▶ **Work instruction**: Which of the lines below contain the string "elbow"? Pull each one out of the data.

Recorded data:
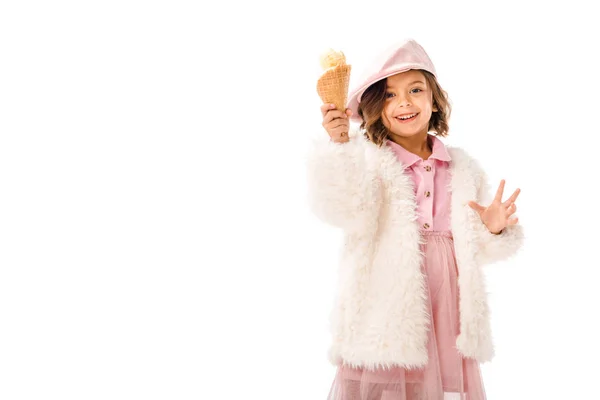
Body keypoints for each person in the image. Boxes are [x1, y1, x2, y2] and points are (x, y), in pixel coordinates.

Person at [306, 38, 525, 400]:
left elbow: (475, 249)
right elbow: (342, 207)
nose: (404, 102)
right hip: (386, 299)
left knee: (438, 384)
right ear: (375, 107)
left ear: (434, 99)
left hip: (447, 305)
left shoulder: (461, 167)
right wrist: (339, 147)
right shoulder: (370, 160)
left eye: (415, 89)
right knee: (389, 381)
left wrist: (494, 228)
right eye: (389, 95)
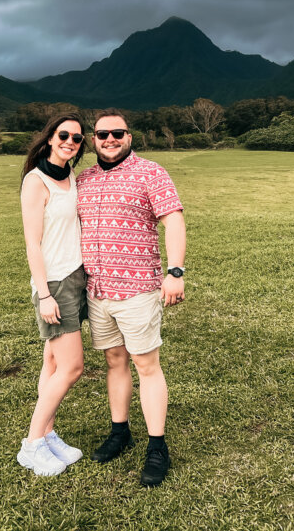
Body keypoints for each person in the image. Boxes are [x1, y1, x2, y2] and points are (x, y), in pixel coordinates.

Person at [76, 108, 186, 488]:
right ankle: (120, 431)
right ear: (93, 139)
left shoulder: (151, 172)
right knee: (114, 360)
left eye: (117, 133)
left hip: (138, 288)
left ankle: (158, 446)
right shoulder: (84, 179)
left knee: (146, 365)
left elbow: (174, 220)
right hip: (97, 289)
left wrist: (176, 272)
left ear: (130, 136)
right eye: (103, 134)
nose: (110, 140)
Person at [16, 112, 89, 477]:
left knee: (53, 363)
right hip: (55, 284)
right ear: (49, 138)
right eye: (64, 135)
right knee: (73, 367)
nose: (70, 142)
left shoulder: (70, 175)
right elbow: (32, 243)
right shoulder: (36, 180)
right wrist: (44, 294)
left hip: (75, 278)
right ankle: (31, 445)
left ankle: (47, 433)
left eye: (77, 139)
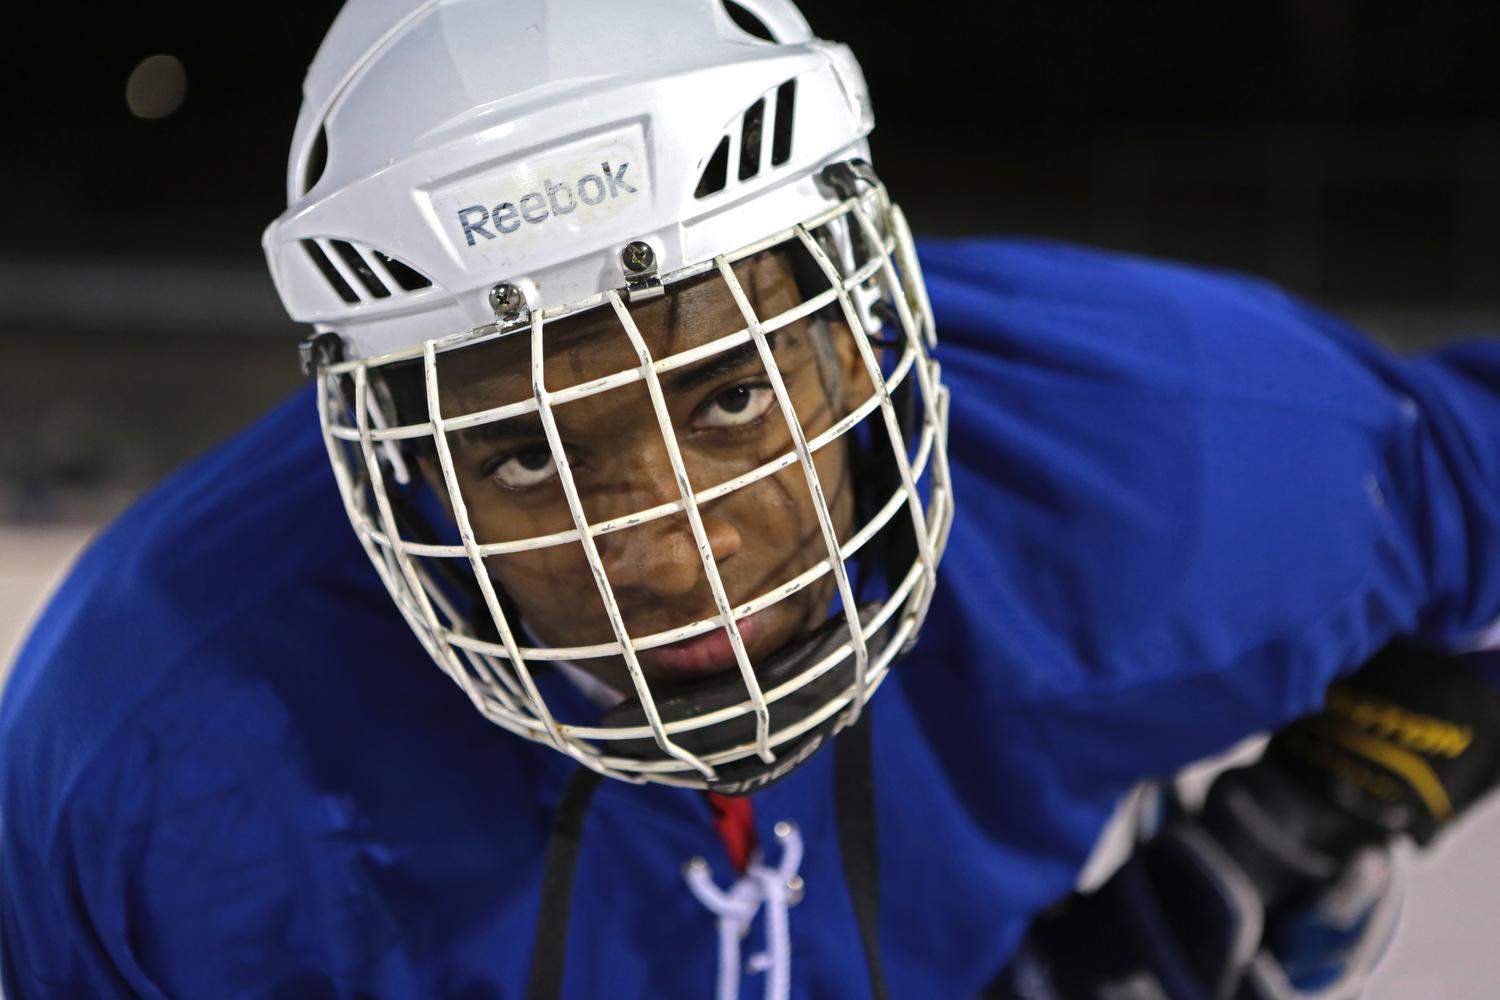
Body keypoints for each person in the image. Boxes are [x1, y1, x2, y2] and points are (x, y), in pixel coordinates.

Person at [4, 1, 1500, 997]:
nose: (673, 553)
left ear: (860, 339)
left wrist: (1302, 818)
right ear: (397, 455)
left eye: (728, 398)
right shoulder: (151, 752)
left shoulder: (1147, 455)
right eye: (530, 453)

▶ **Expected output**:
left elbow: (475, 249)
right elbow: (342, 207)
left elbow: (174, 220)
right elbow: (32, 243)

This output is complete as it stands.